4. Jan Fabre: Sweet Temptations

Jan Fabre é um caso único. Primeiro há que dizer que conseguiu mais uma vez mexer de facto com os nervos do público belga, que apesar de a tudo bater palmas e ser muito bonzinho, não pôde reter ao fim das três horas e vinte de espectáculo inflamados búus. É claro que houve também inflamados bravos e muita, muita debandada. Porquê este particular interesse na reacção do público? Porque é precisamente nessa reacção que Jan Fabre está interessado enquanto artista. As suas peças não são mais do que um exercício cruel, inteligente, sádico e perfeito à capacidade de resistência do público (e do intérprete) perante a extenuação total dos limites de cada pequenina parcela de espectáculo. Sweet Temptations é uma peça de escárnio e maldizer. É uma cuspidela no olho do mundo ocidental. Vive basicamente de dois confrontos: a nível plástico, a imposição de uma poética da simetria e sua desconstrução até ao caos (literalmente) orgiástico; a nível de conteúdo, o confronto do saber (encarnado no corpo amorfo de Stephen Hawking) e do prazer insano (macaqueação dos Jogos sem Fronteiras, dos cantos dos Hooligans, dos megaconcertos rock, dos jogos de azar).
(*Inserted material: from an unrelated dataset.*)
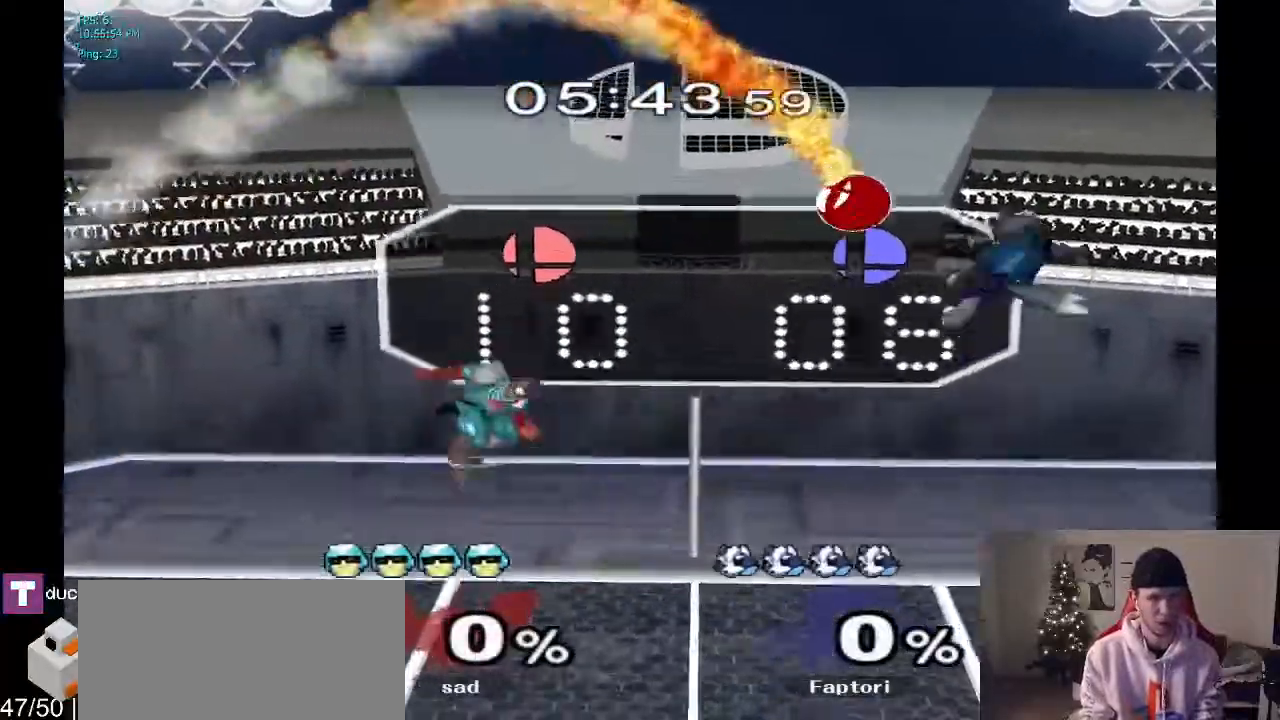
{"dt_ms": 500, "buttons": [], "left_stick": "left", "right_stick": "center", "events": [[17, "A", "down"], [17, "Y", "up"], [50, "left_stick", "left"], [83, "A", "up"]]}
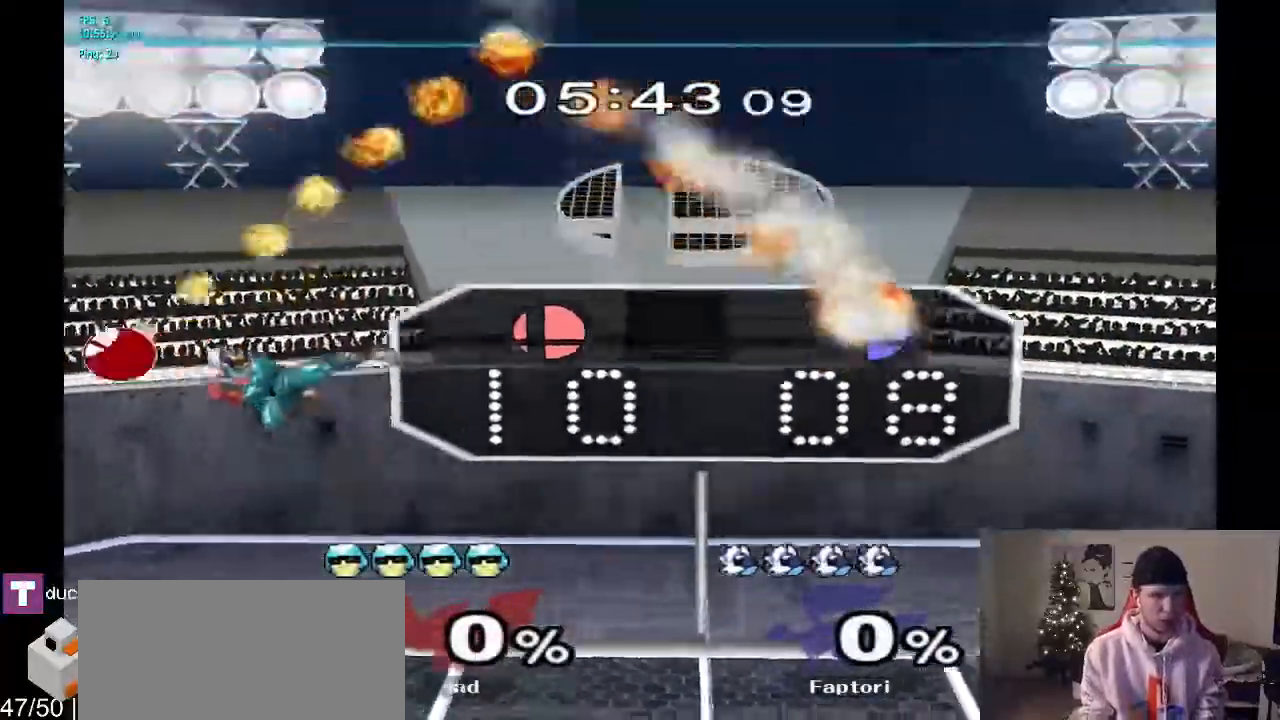
{"dt_ms": 500, "buttons": [], "left_stick": "center", "right_stick": "center", "events": [[50, "left_stick", "down-left"], [200, "left_stick", "left"], [367, "A", "down"], [433, "A", "up"], [483, "left_stick", "center"]]}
É um espectáculo que enche completamente o espectador. Melhor: satura-o, esfrangalha-o, irrita-o. Nisto e na precisão absolutamente impressionante da encenação (não há nada que não funcione numa precisão de máquina perfeita, incluindo o caos) reside o génio de Fabre. Na auto-consagração desse génio enquanto folclore reside a sua perdição. Esta colagem fragmentária de excessos não é mais do que uma exibição caricatural do que é ser-se Fabre. A basicidade na exploração do conteúdo ideológico, o seu calcanhar de Aquiles.